Resulta difícil escribir en pasado un texto sobre un maestro, pero, sobre todo, un amigo muy querido, después de haberlo comenzado en presente…

En la escuela peripatética formada por los seguidores de Aristóteles, los alumnos y maestros tenían la costumbre de pasear en el huerto. A Platón, sin embargo, el diálogo le resultaba la forma más adecuada para la enseñanza. En las horas que compartí con Patxi, hicimos nuestras las dos costumbres y si bien es cierto que todas nuestras reuniones –las que transcurrieron en la terraza de La Salle de San Sebastián, como las que transcurrieron a la sombra de los árboles de Irún– se convirtieron en largos paseos, fueron los altos en el camino, los silencios los que hicieron inolvidables aquellos buenos momentos que pasé junto a él.

Los espacios mencionados conformaron el paisaje de nuestros paseos y, sin embargo, siento la certeza de que los que se hallaban en el corazón de la mirada nostálgica de Patxi eran otros –los atajos, los invisibles y abruptos caminos de cabras, los de las altas montañas– y sé que, en cualquier momento, hubiera huido a gusto por esos viejos caminos de carretas, pero, sobre todo, hubiera escapado al pasado. Siendo ese paisaje el de sus inolvidables recuerdos –el territorio íntimo del poeta–, era habitual que esos lugares nebulosos o soleados asomaran a sus labios, o a sus poemas, bajo la forma de un dolor desbordante.

Para el camino, nos bastaban un lápiz, unas hojas, algún libro y la pequeña armónica. Nuestro tema de conversación era la literatura y a pesar de que los afluentes que desembocaban en ese gran río –la música, la vida, los alumnos– enriquecieran sus aguas, cuando nos acercábamos a aguas profundas, más turbulentas, hacía su primera parada. “¡Nosotros, a lo nuestro!” me decía mirándome a los ojos y ambos sabíamos que “lo nuestro” sólo era tejer bien las palabras, con el cuidado del artesano, admirando a los maestros. Desde el comienzo nos unió el hilo invisible de compartir el mismo criterio literario y si constantemente mencionaba a autores como Seamus Heaney, Ted Hughes, Milton o Symborska, porque formaban parte de él, agradecía entusiasmado conocer a otros autores.

De un lado a otro, arriba y abajo, otras paradas solían estar unidas a las correcciones.
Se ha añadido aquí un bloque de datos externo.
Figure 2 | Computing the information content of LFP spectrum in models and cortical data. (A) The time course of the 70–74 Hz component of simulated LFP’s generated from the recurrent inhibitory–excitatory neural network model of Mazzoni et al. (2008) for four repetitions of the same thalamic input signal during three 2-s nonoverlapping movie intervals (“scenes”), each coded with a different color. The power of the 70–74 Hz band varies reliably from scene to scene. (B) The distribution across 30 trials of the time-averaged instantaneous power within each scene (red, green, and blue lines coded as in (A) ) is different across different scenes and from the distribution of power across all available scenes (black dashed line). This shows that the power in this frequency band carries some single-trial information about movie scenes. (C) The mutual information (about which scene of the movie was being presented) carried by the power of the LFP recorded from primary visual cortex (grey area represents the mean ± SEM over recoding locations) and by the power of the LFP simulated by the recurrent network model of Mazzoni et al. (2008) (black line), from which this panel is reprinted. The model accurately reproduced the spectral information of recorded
Como los buenos maestros, amaba la verdad y leía con rigurosidad los textos de cualquiera, incluso los míos. Le agradezco sobremanera las correcciones y guardo en el corazón sus felicitaciones. Tras los últimos poemas que compartí con él, me escribió las palabras de John Henry Newman:

“Lead, kingly light amid the encircling gloom,
Lead Thou me on…
The night is dark and I am far fron home…”

Estaban también los descansos más duros, los más difíciles, cuando nos deteníamos obligados por el sufrimiento y la enfermedad de ambos, pero, tal como me escribió después de las palabras de J.H.Newman, “no es fácil ser testigos de la oscuridad, pero ese también es nuestro destino, el de los poetas”.

Un maravilloso atardecer, contemplando el sol que se ocultaba, convirtió en oración inolvidable el poema “O light invisible” de T.S.Eliot. Deseo creer que siendo un humilde rayo que forma parte de esa luz invisible, alcanzará a iluminar el vacío que ha dejado, que alumbrará el camino de carreta de cada renglón que escribamos.

NOTA: Este texto se publicó en la antología Blues bat bizitzari a modo de epílogo en noviembre de 2018.